• Genistein;
  • Cytotoxicity;
  • Apoptosis;
  • Thiol groups


Genistein is one of the naturally occurring isoflavones present in plants such as soybeans and is commonly found in a variety of human foods. A number of studies indicated that this class of compounds exerts anticancerogenic and antimutagenic effects in various in vitro systems and in vivo animal models. We studied the effects of genistein on NIH 3T3 cells in in vitro models. The isoflavone genistein has been identified as having antiproliferative and apoptotic effects on various malignant cell types derived from solid tumors.

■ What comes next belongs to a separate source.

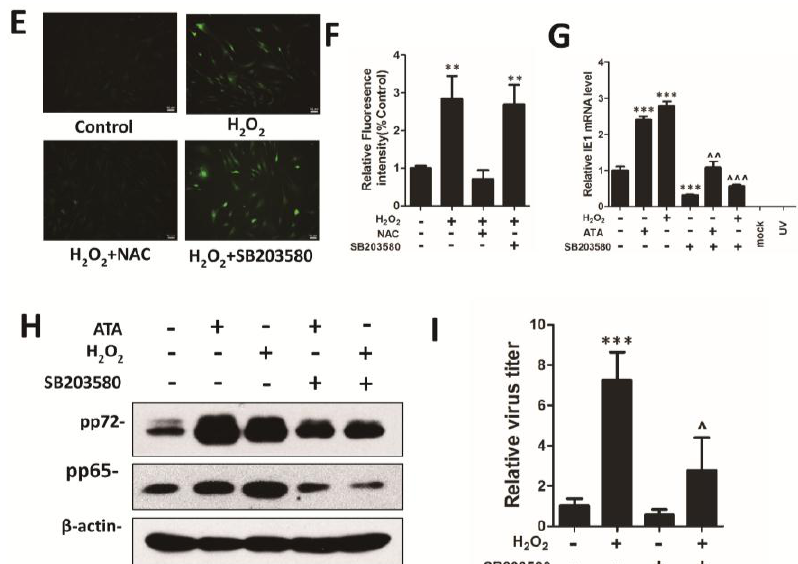
Figure 6. H O facilitates HCMV replication by activating the p38-MAPK pathway. HFF 2 2 Figure 6. H 2 O 2 facilitates HCMV replication by activating the p38-MAPK pathway. cells were left untreated or were treated with 200 µ M H HFF cells were left untreated or were treated with 200 μM H 2 O 2 for the indicated times ( A ) with various H O concentrations for 6 h ( B ). The kinases were detected by Western blotting, 2 2 or with various H 2 O 2 concentrations for 6 h ( B ). The kinases were detected by Western using specific primary antibodies against phospho-p38 and p38 and β -actin to calibrate blotting, using specific primary antibodies against phospho-p38 and p38 and β-actin to sample loading. HFF cells were treated with SB203580 (10 µ M) or NAC (5 mM) 1 h prior calibrate sample loading. HFF cells were treated with SB203580 (10 μM) or NAC (5 mM) to H O (200 µ M) and ATA (5 mM) stimulation. Cells were harvested at 6 h post H 2 2 and ATA treatment ( C , D ). Cells were determined by staining ( E ) or by measuring ( F ) the fluorescence produced after a 30 min incubation at 37 ◦ C with 10 µ M H were infected with UV-HCMV (UV) or HCMV at an MOI of 0.5. Real-time PCR analysis of IE1 mRNA levels in cells allowed comparisons to untreated cells. Total mRNA was extracted from HFF at 24 h post infection. At 72 h, pp72 and pp65 protein were detected by Western blotting ( H ). Viral titer was detected in the presence or absence of H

Therefore, the cytotoxic and apoptotic properties of this compound were studied by MTT assay and Hoechst 33258/propidium iodide staining technique. The morphological changes of cells were examined in inverted fluorescent microscope. The oxidation of protein thiol groups and thiobarbituric-acid-reactive species (TBARS) was also determined. The cells were exposed to different concentrations of genistein (0–90 μM) after 24 h of incubation. The results revealed that genistein in concentrations higher than 20 μM significantly reduced cell viability, caused cell morphological changes and induced apoptotic and necrotic cell death. Oxidative modification of protein increased in the cells exposed to genistein in a dose- and time-dependent manner. In conclusion, our preliminary in vitro studies demonstrate the damaging effects of genistein on the mouse embryonic fibroblast cell line.